Kelimelerin Mimarı: Merkür Başak
Merkür’ü Başak’ta, üstelik yöneticilikteydi. Bu, kelimelere cerrah titizliğiyle dokunan, kelimeleri bir heykeltıraş gibi yontan bir zihin demektir. Lovecraft’ın cümleleri tıpkı mikroskop altındaki bir deney gibi çalışır: her sözcük yerli yerindedir. Kaosu anlatırken bile düzen arar; korkunun bile mantıklı bir sistemi olmalıdır onun evreninde. Başak Merkür’ün soğukkanlı zekâsı, Aslan Güneş’in sahne ışıkları altında bile disiplinden şaşmaz.
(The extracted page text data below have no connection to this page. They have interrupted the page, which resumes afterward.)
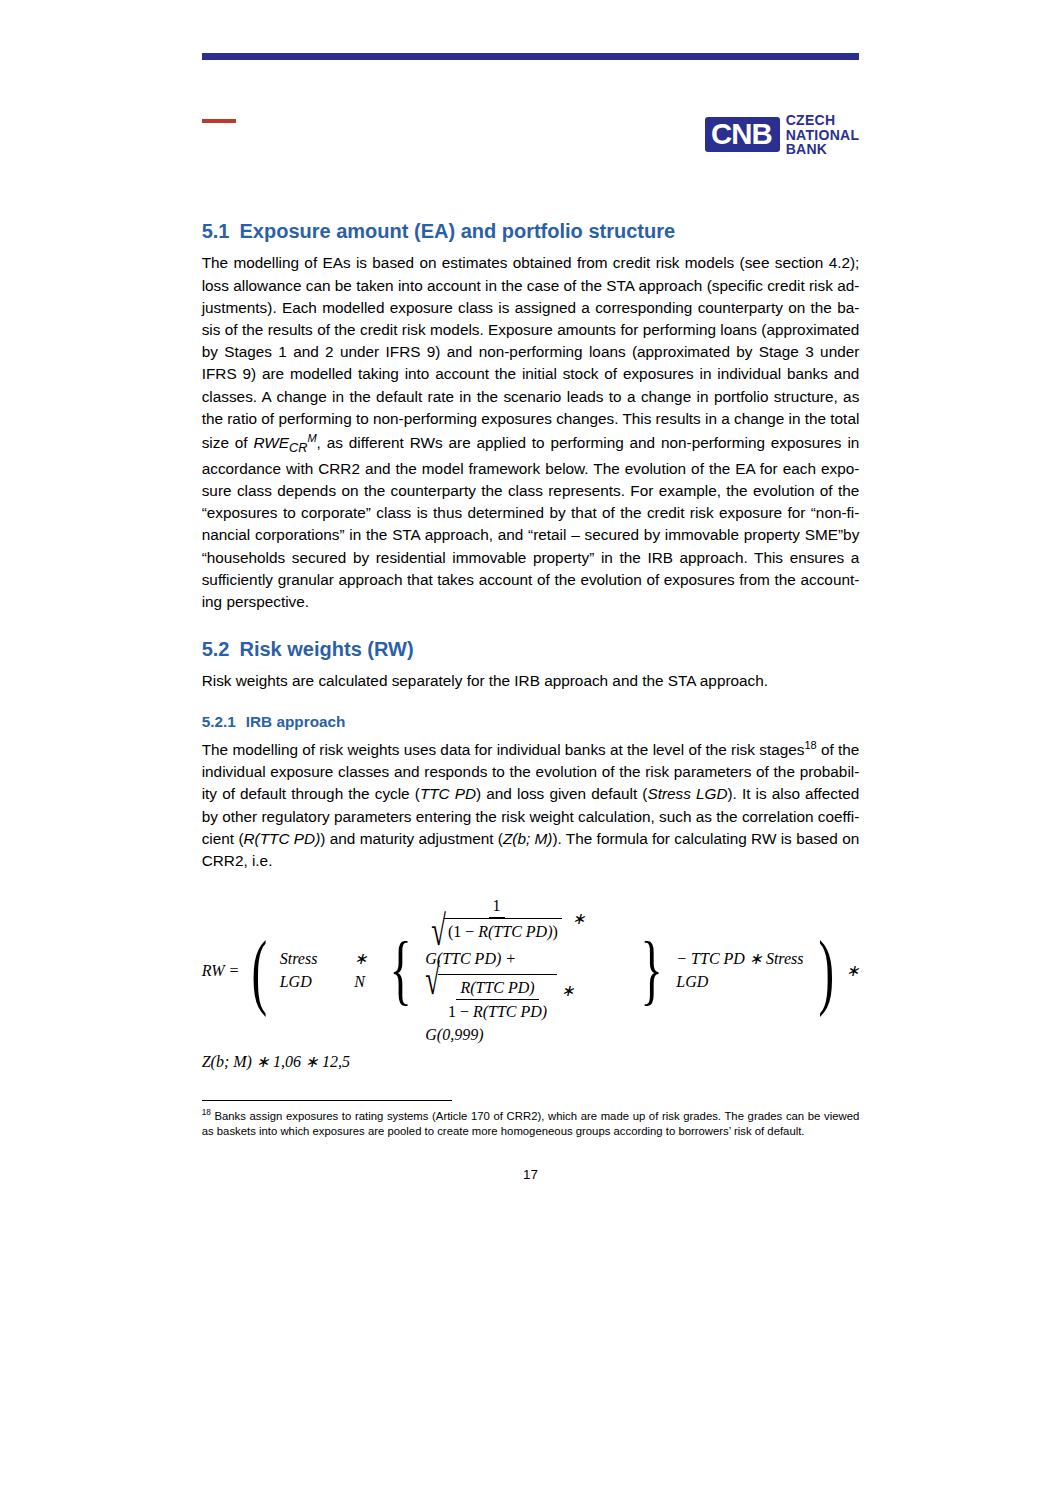CNB CZECH NATIONAL BANK
5.1 Exposure amount (EA) and portfolio structure
The modelling of EAs is based on estimates obtained from credit risk models (see section 4.2); loss allowance can be taken into account in the case of the STA approach (specific credit risk adjustments). Each modelled exposure class is assigned a corresponding counterparty on the basis of the results of the credit risk models. Exposure amounts for performing loans (approximated by Stages 1 and 2 under IFRS 9) and non-performing loans (approximated by Stage 3 under IFRS 9) are modelled taking into account the initial stock of exposures in individual banks and classes. A change in the default rate in the scenario leads to a change in portfolio structure, as the ratio of performing to non-performing exposures changes. This results in a change in the total size of RWECRM, as different RWs are applied to performing and non-performing exposures in accordance with CRR2 and the model framework below. The evolution of the EA for each exposure class depends on the counterparty the class represents. For example, the evolution of the “exposures to corporate” class is thus determined by that of the credit risk exposure for “non-financial corporations” in the STA approach, and “retail – secured by immovable property SME”by “households secured by residential immovable property” in the IRB approach. This ensures a sufficiently granular approach that takes account of the evolution of exposures from the accounting perspective.
5.2 Risk weights (RW)
Risk weights are calculated separately for the IRB approach and the STA approach.
5.2.1 IRB approach
The modelling of risk weights uses data for individual banks at the level of the risk stages18 of the individual exposure classes and responds to the evolution of the risk parameters of the probability of default through the cycle (TTC PD) and loss given default (Stress LGD). It is also affected by other regulatory parameters entering the risk weight calculation, such as the correlation coefficient (R(TTC PD)) and maturity adjustment (Z(b; M)). The formula for calculating RW is based on CRR2, i.e.
RW = ( Stress LGD ∗ N { 1 √(1 − R(TTC PD)) ∗ G(TTC PD) + √ R(TTC PD) 1 − R(TTC PD) ∗ G(0,999) } − TTC PD ∗ Stress LGD ) ∗
Z(b; M) ∗ 1,06 ∗ 12,5
18 Banks assign exposures to rating systems (Article 170 of CRR2), which are made up of risk grades. The grades can be viewed as baskets into which exposures are pooled to create more homogeneous groups according to borrowers’ risk of default.
17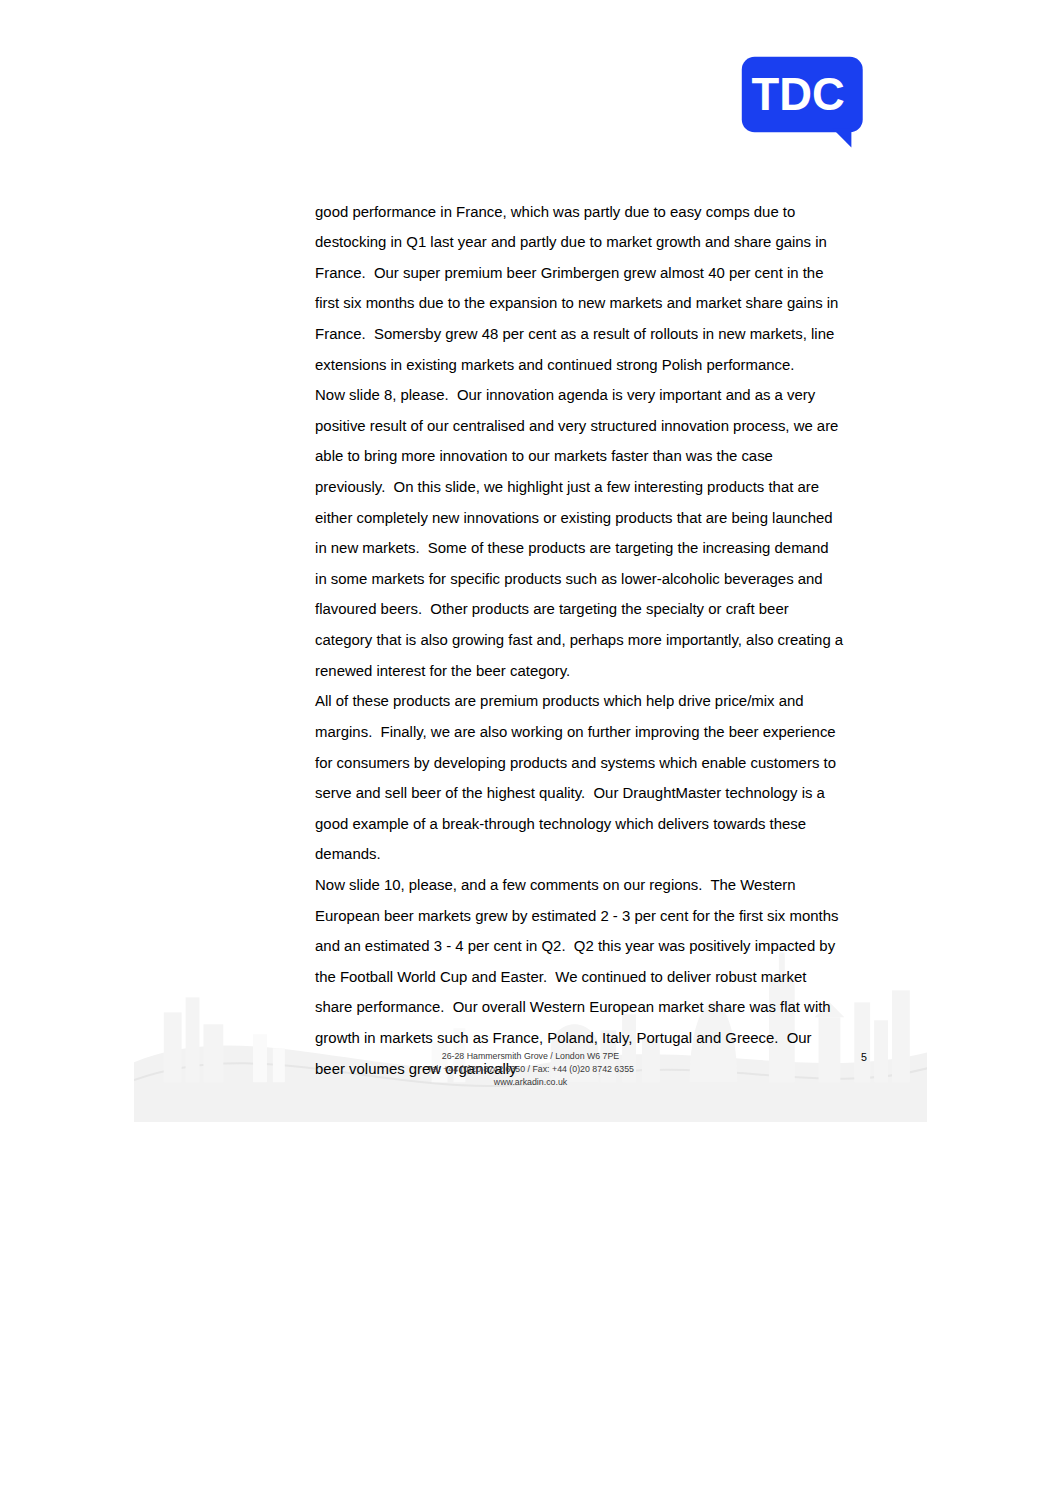TDC
good performance in France, which was partly due to easy comps due to destocking in Q1 last year and partly due to market growth and share gains in France. Our super premium beer Grimbergen grew almost 40 per cent in the first six months due to the expansion to new markets and market share gains in France. Somersby grew 48 per cent as a result of rollouts in new markets, line extensions in existing markets and continued strong Polish performance.
Now slide 8, please. Our innovation agenda is very important and as a very positive result of our centralised and very structured innovation process, we are able to bring more innovation to our markets faster than was the case previously. On this slide, we highlight just a few interesting products that are either completely new innovations or existing products that are being launched in new markets. Some of these products are targeting the increasing demand in some markets for specific products such as lower-alcoholic beverages and flavoured beers. Other products are targeting the specialty or craft beer category that is also growing fast and, perhaps more importantly, also creating a renewed interest for the beer category.
All of these products are premium products which help drive price/mix and margins. Finally, we are also working on further improving the beer experience for consumers by developing products and systems which enable customers to serve and sell beer of the highest quality. Our DraughtMaster technology is a good example of a break-through technology which delivers towards these demands.
Now slide 10, please, and a few comments on our regions. The Western European beer markets grew by estimated 2 - 3 per cent for the first six months and an estimated 3 - 4 per cent in Q2. Q2 this year was positively impacted by the Football World Cup and Easter. We continued to deliver robust market share performance. Our overall Western European market share was flat with growth in markets such as France, Poland, Italy, Portugal and Greece. Our beer volumes grew organically
26-28 Hammersmith Grove / London W6 7PE
Tel: +44 (0)20 8742 6350 / Fax: +44 (0)20 8742 6355
www.arkadin.co.uk
5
Ay Terazi ve Duygusal Gelgitler
Ay’ı Terazi’de, yanına Uranüs’ü almış. Bu, huzur arayan ama hiçbir yerde tam bulamayan bir ruhun işaretidir. Güzelliği sever ama dengeyi korumakta zorlanır. Uranüs’ün getirdiği sarsıntılar, onu duygusal olarak hep biraz “öteki” yapmıştır. Üstelik Ay, Yengeç’teki Chiron’dan yara alır; köklerinden, aileden, ait olma duygusundan yaralıdır. Belki de o yüzden Lovecraft hikâyelerinde “insanlık dışı” varlıkları anlatır: çünkü dünya ona hiçbir zaman tam anlamıyla “ev” gibi hissettirmemiştir.
Venüs Terazi: Gotik Zarafet
Venüs’ü de Terazi’de, yöneticilikte. Estetik duygusu zarif, dengeli, hatta aristokrat bir çizgideydi. Ancak bu zarafet, loş ışıkta parlayan bir güzellikti. Venüs’ün Neptün ve Plüton ile açısı, ona hayal gücüyle sezgiyi birleştiren nadir bir vizyon kazandırdı. Bu açı, “sanatla para kazanma” potansiyelini de gösterir; ne var ki Lovecraft bunu yaşarken değil, ölümünden sonra deneyimledi. Mars-Yay karşıtlığı ise bu zarif yapının altına yerleştirilmiş bir volkan gibidir: zaman zaman taşan öfke, fikirlerde fanatiklik, inançlarda uç noktalar…
Kaderin Dersleri: Ay Düğümleri
Güney Ay Düğümü Yay, Kuzey Ay Düğümü İkizler… Lovecraft’ın ruhsal yolculuğu, “büyük hakikatlerin” peşinde koşmaktan, somut gerçekleri gözlemlemeye evrilmeliydi. Ancak o, bilimin ve mantığın sınırlarını aşıp yeniden mitolojiye dönmeyi seçti. Belki de bu nedenle onun hikâyeleri, bilimin ve mistiğin; aklın ve deliliğin aynı potada eridiği metinlerdir.
Lovecraft’ın doğum haritası, bir yazarın sadece mürekkep ve kâğıtla değil, yıldız tozuyla da yazabileceğini gösteriyor. Güneş Aslan’ın gururlu ateşiyle, Ay Terazi’nin kırılgan terazisinde denge aradı. Merkür Başak’ın titizliğiyle kelimeleri mühendis gibi ördü; Venüs Terazi’nin zarafetiyle onlara estetik bir biçim verdi. Ama Chiron Yengeç’in derin yarası hep satır aralarında kaldı: yalnızlık, aidiyet korkusu ve insanın evren karşısındaki çaresizliği.
Kimi insanlar doğduğunda gökyüzü bir hikâye yazar. Lovecraft’ın gökyüzü karanlık bir masal anlatıyordu; ama o, o karanlıktan yıldız doğurmayı başardı.
Astrolojik Not
Güneş Aslan → Yaratıcı otorite, “evrenin yazarı” figürü.
Merkür Başak → Sistemli zihin, düzenli anlatı.
Ay–Uranüs Terazi kavuşumu → Duygusal gelgit, alışılmadık duygusal yapılar.
Chiron Yengeç → Ait olma ve aile yaraları.
Venüs Terazi → Estetik sezgi, sanatla kazanç potansiyeli.
Neptün–Plüton kavuşumu, Venüs üçgeni → Bilinçdışı temalar, sanatsal derinlik.
Mars-Yay karşıtlığı → İçsel çatışmalar, ideolojik gerilim.
GAD Yay – KAD İkizler → Büyük anlamlardan günlük gerçeğe inme dersi.